The film is an anthology, but unlike the other big holiday horror omnibus film, Tales of Halloween, this only has four stories and in an unusual format they don’t run one after the other the film cuts back and forth between them. The stories are all quite interesting, a family looking for a Christmas tree trespass into the wrong woods and bring back more than they intended as something takes possession of their son. Student film makers sneak into their school to do a documentary about a brutal murder that happened the previous year and find that they’ve been cast in an encore performance. A family with loads of skeletons in their closet find a trip to Aunt Edda’s turning into a battle for survival against the legendary Krampus. And at the North Pole, Santa has to contended with murderous elves. All of this is held together loosely by William Shatner as DJ Dan, filling the airwaves with Christmas carols and himself with spiked eggnog.
All of the stories are good, the one dealing with the changeling is a slow burn, quiet and unsettling as it builds to it’s climax. The story of the teens plays some interesting, (and some cliched), riffs on the ghost hunter genre, it’s good but the weakest of the four. The family versus the Krampus tale is an excellent slice of action horror/monster mayhem as the anti Santa punishes a family for it’s sins. And Santa vs the zombie elves could easily have been a feature on it’s own, it’s fast paced fun and very gory. It’s also where the film blows it.
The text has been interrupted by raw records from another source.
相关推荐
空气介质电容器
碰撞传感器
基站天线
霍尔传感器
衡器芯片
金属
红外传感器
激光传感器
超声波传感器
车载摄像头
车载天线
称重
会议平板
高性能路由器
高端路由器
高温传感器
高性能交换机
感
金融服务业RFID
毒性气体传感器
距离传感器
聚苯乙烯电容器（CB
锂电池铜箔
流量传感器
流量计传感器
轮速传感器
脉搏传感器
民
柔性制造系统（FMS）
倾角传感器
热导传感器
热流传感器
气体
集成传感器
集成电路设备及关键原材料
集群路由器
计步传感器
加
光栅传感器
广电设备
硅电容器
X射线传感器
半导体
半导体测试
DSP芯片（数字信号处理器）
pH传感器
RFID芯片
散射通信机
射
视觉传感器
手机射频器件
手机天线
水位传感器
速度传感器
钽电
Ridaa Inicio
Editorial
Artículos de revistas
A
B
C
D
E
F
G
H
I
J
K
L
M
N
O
As much as I want to give it away so I can describe how awful it is I won’t drop a spoiler on you. I’ll just say it negates both figuratively and literally much of what has gone before. Even an “it was all a dream” ending would have been better. To be fair, some folk really love the ending, but most of those I know who’ve caught it have pretty much hated it.
The film is the work of three directors Steven Hoban (Darknet), Grant Harvey (She Made Me Do It) and Brett Sullivan (Ginger Snaps 2: Unleashed). The presence of so many veterans of the Ginger Snaps filmsmay explain the film being set in Bailey Downs, the setting of the first two Ginger Snaps films. Four writers contributed Doug Taylor (Splice), Sarah Larsen (Darknet), James Kee (Darknet), and Pascal Trottier (Hellions). They all do good jobs with their segments.
The highlight of the cast is obviously Shatner as the progressively more inebriated DJ. He’s actually quite funny without being a total parody, something he’s been guilty of in the past.
A Christmas Horror story differs from Tales of Halloween not just in the number of stories but it’s approach to it’s casting. Rather than cram it full of genre celebrities it casts good actors with or without ties to horror, going for solid performances instead of endless opportunities to play spot the cameo or have in jokes.
So A Christmas Horror Story gets a split decision. It’s a great film for 99% of it’s running time but goes badly off the rails at the end. I’m still giving it a recommendation, but not nearly as strong as I wish I could.